- **Brief**
Could you write the entries out again, exactly as they appear?

- **Items from a dataset**
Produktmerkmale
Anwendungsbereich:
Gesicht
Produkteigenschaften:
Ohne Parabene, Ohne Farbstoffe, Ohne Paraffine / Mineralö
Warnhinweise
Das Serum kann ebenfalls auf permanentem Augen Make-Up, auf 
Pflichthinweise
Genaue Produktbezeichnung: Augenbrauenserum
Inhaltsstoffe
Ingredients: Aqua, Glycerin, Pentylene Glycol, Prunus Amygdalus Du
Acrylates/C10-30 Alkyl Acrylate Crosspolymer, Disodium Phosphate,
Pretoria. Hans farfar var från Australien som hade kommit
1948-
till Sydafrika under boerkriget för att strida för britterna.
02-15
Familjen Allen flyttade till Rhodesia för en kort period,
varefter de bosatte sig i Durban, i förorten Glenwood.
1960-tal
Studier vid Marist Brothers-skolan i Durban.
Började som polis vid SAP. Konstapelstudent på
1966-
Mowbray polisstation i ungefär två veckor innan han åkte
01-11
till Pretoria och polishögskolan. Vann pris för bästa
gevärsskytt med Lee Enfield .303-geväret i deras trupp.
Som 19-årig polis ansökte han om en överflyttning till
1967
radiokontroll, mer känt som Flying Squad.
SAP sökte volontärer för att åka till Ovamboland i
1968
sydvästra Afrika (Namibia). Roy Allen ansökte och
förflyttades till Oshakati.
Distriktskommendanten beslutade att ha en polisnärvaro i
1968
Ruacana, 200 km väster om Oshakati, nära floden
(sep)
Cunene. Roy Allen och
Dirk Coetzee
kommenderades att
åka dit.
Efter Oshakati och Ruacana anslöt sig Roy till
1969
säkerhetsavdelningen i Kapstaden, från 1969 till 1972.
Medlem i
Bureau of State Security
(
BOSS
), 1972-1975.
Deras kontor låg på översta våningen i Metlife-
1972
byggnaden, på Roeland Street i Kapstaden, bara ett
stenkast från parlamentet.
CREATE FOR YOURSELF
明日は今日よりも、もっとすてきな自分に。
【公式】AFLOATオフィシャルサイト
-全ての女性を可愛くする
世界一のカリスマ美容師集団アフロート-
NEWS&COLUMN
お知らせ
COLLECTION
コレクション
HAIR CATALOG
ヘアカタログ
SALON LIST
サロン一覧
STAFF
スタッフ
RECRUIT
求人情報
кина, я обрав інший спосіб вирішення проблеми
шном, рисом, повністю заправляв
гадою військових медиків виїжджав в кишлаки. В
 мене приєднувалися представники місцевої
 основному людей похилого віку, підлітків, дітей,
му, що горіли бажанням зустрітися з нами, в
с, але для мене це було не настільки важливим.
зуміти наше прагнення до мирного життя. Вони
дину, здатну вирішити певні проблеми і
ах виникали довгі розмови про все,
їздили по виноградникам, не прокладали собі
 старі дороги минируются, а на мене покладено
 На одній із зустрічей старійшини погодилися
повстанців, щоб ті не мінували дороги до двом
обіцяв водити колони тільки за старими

- **Result below**
Produktmerkmale
Anwendungsbereich:
Gesicht
Produkteigenschaften:
Ohne Parabene, Ohne Farbstoffe, Ohne Paraffine / Mineralö
Warnhinweise
Das Serum kann ebenfalls auf permanentem Augen Make-Up, auf 
Pflichthinweise
Genaue Produktbezeichnung: Augenbrauenserum
Inhaltsstoffe
Ingredients: Aqua, Glycerin, Pentylene Glycol, Prunus Amygdalus Du
Acrylates/C10-30 Alkyl Acrylate Crosspolymer, Disodium Phosphate,
Pretoria. Hans farfar var från Australien som hade kommit
1948-
till Sydafrika under boerkriget för att strida för britterna.
02-15
Familjen Allen flyttade till Rhodesia för en kort period,
varefter de bosatte sig i Durban, i förorten Glenwood.
1960-tal
Studier vid Marist Brothers-skolan i Durban.
Började som polis vid SAP. Konstapelstudent på
1966-
Mowbray polisstation i ungefär två veckor innan han åkte
01-11
till Pretoria och polishögskolan. Vann pris för bästa
gevärsskytt med Lee Enfield .303-geväret i deras trupp.
Som 19-årig polis ansökte han om en överflyttning till
1967
radiokontroll, mer känt som Flying Squad.
SAP sökte volontärer för att åka till Ovamboland i
1968
sydvästra Afrika (Namibia). Roy Allen ansökte och
förflyttades till Oshakati.
Distriktskommendanten beslutade att ha en polisnärvaro i
1968
Ruacana, 200 km väster om Oshakati, nära floden
(sep)
Cunene. Roy Allen och
Dirk Coetzee
kommenderades att
åka dit.
Efter Oshakati och Ruacana anslöt sig Roy till
1969
säkerhetsavdelningen i Kapstaden, från 1969 till 1972.
Medlem i
Bureau of State Security
(
BOSS
), 1972-1975.
Deras kontor låg på översta våningen i Metlife-
1972
byggnaden, på Roeland Street i Kapstaden, bara ett
stenkast från parlamentet.
CREATE FOR YOURSELF
明日は今日よりも、もっとすてきな自分に。
【公式】AFLOATオフィシャルサイト
-全ての女性を可愛くする
世界一のカリスマ美容師集団アフロート-
NEWS&COLUMN
お知らせ
COLLECTION
コレクション
HAIR CATALOG
ヘアカタログ
SALON LIST
サロン一覧
STAFF
スタッフ
RECRUIT
求人情報
кина, я обрав інший спосіб вирішення проблеми
шном, рисом, повністю заправляв
гадою військових медиків виїжджав в кишлаки. В
 мене приєднувалися представники місцевої
 основному людей похилого віку, підлітків, дітей,
му, що горіли бажанням зустрітися з нами, в
с, але для мене це було не настільки важливим.
зуміти наше прагнення до мирного життя. Вони
дину, здатну вирішити певні проблеми і
ах виникали довгі розмови про все,
їздили по виноградникам, не прокладали собі
 старі дороги минируются, а на мене покладено
 На одній із зустрічей старійшини погодилися
повстанців, щоб ті не мінували дороги до двом
обіцяв водити колони тільки за старими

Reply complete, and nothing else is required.